[Items drawn from a data source]
□ □ □

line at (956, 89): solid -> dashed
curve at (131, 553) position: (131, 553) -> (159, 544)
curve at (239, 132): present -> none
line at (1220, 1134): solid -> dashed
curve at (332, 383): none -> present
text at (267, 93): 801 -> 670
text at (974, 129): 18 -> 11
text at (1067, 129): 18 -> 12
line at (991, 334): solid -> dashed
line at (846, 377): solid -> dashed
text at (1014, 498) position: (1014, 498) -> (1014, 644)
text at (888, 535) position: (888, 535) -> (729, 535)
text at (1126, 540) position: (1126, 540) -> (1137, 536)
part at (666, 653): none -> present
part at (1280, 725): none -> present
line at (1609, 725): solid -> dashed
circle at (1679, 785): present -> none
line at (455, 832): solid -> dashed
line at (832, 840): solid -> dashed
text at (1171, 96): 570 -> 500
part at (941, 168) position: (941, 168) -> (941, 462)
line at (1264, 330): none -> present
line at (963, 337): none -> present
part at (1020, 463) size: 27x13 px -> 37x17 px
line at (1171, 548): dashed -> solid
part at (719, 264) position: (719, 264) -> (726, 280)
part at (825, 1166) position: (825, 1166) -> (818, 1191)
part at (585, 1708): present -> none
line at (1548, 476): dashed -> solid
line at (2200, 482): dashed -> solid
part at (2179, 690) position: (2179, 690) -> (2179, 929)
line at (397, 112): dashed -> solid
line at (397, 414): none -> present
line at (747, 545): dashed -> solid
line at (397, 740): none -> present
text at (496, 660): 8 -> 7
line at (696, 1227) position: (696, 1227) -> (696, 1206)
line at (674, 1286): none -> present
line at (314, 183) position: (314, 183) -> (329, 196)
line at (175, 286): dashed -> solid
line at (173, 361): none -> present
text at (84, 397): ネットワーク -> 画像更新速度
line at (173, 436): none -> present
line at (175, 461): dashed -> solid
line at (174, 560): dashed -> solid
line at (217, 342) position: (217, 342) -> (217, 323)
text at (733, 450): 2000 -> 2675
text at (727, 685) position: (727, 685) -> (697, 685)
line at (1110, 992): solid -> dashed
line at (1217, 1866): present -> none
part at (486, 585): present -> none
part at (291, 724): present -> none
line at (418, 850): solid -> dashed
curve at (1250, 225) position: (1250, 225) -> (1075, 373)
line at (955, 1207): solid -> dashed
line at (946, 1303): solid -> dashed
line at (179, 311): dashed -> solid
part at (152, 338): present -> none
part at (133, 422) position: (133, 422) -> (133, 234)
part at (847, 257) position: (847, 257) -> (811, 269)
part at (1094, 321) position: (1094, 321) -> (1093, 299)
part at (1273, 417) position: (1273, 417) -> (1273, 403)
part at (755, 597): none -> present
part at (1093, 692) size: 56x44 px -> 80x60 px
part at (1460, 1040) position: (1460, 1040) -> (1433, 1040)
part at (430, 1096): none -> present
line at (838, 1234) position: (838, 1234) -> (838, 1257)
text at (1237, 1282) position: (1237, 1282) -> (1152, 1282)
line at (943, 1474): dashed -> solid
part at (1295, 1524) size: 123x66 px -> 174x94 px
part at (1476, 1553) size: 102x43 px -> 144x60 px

□ □ □

**WRITTEN EXERCISE:** Reproduce every line of the records above without changing anything.

**ANSWER:**
line at (956, 89): solid -> dashed
curve at (131, 553) position: (131, 553) -> (159, 544)
curve at (239, 132): present -> none
line at (1220, 1134): solid -> dashed
curve at (332, 383): none -> present
text at (267, 93): 801 -> 670
text at (974, 129): 18 -> 11
text at (1067, 129): 18 -> 12
line at (991, 334): solid -> dashed
line at (846, 377): solid -> dashed
text at (1014, 498) position: (1014, 498) -> (1014, 644)
text at (888, 535) position: (888, 535) -> (729, 535)
text at (1126, 540) position: (1126, 540) -> (1137, 536)
part at (666, 653): none -> present
part at (1280, 725): none -> present
line at (1609, 725): solid -> dashed
circle at (1679, 785): present -> none
line at (455, 832): solid -> dashed
line at (832, 840): solid -> dashed
text at (1171, 96): 570 -> 500
part at (941, 168) position: (941, 168) -> (941, 462)
line at (1264, 330): none -> present
line at (963, 337): none -> present
part at (1020, 463) size: 27x13 px -> 37x17 px
line at (1171, 548): dashed -> solid
part at (719, 264) position: (719, 264) -> (726, 280)
part at (825, 1166) position: (825, 1166) -> (818, 1191)
part at (585, 1708): present -> none
line at (1548, 476): dashed -> solid
line at (2200, 482): dashed -> solid
part at (2179, 690) position: (2179, 690) -> (2179, 929)
line at (397, 112): dashed -> solid
line at (397, 414): none -> present
line at (747, 545): dashed -> solid
line at (397, 740): none -> present
text at (496, 660): 8 -> 7
line at (696, 1227) position: (696, 1227) -> (696, 1206)
line at (674, 1286): none -> present
line at (314, 183) position: (314, 183) -> (329, 196)
line at (175, 286): dashed -> solid
line at (173, 361): none -> present
text at (84, 397): ネットワーク -> 画像更新速度
line at (173, 436): none -> present
line at (175, 461): dashed -> solid
line at (174, 560): dashed -> solid
line at (217, 342) position: (217, 342) -> (217, 323)
text at (733, 450): 2000 -> 2675
text at (727, 685) position: (727, 685) -> (697, 685)
line at (1110, 992): solid -> dashed
line at (1217, 1866): present -> none
part at (486, 585): present -> none
part at (291, 724): present -> none
line at (418, 850): solid -> dashed
curve at (1250, 225) position: (1250, 225) -> (1075, 373)
line at (955, 1207): solid -> dashed
line at (946, 1303): solid -> dashed
line at (179, 311): dashed -> solid
part at (152, 338): present -> none
part at (133, 422) position: (133, 422) -> (133, 234)
part at (847, 257) position: (847, 257) -> (811, 269)
part at (1094, 321) position: (1094, 321) -> (1093, 299)
part at (1273, 417) position: (1273, 417) -> (1273, 403)
part at (755, 597): none -> present
part at (1093, 692) size: 56x44 px -> 80x60 px
part at (1460, 1040) position: (1460, 1040) -> (1433, 1040)
part at (430, 1096): none -> present
line at (838, 1234) position: (838, 1234) -> (838, 1257)
text at (1237, 1282) position: (1237, 1282) -> (1152, 1282)
line at (943, 1474): dashed -> solid
part at (1295, 1524) size: 123x66 px -> 174x94 px
part at (1476, 1553) size: 102x43 px -> 144x60 px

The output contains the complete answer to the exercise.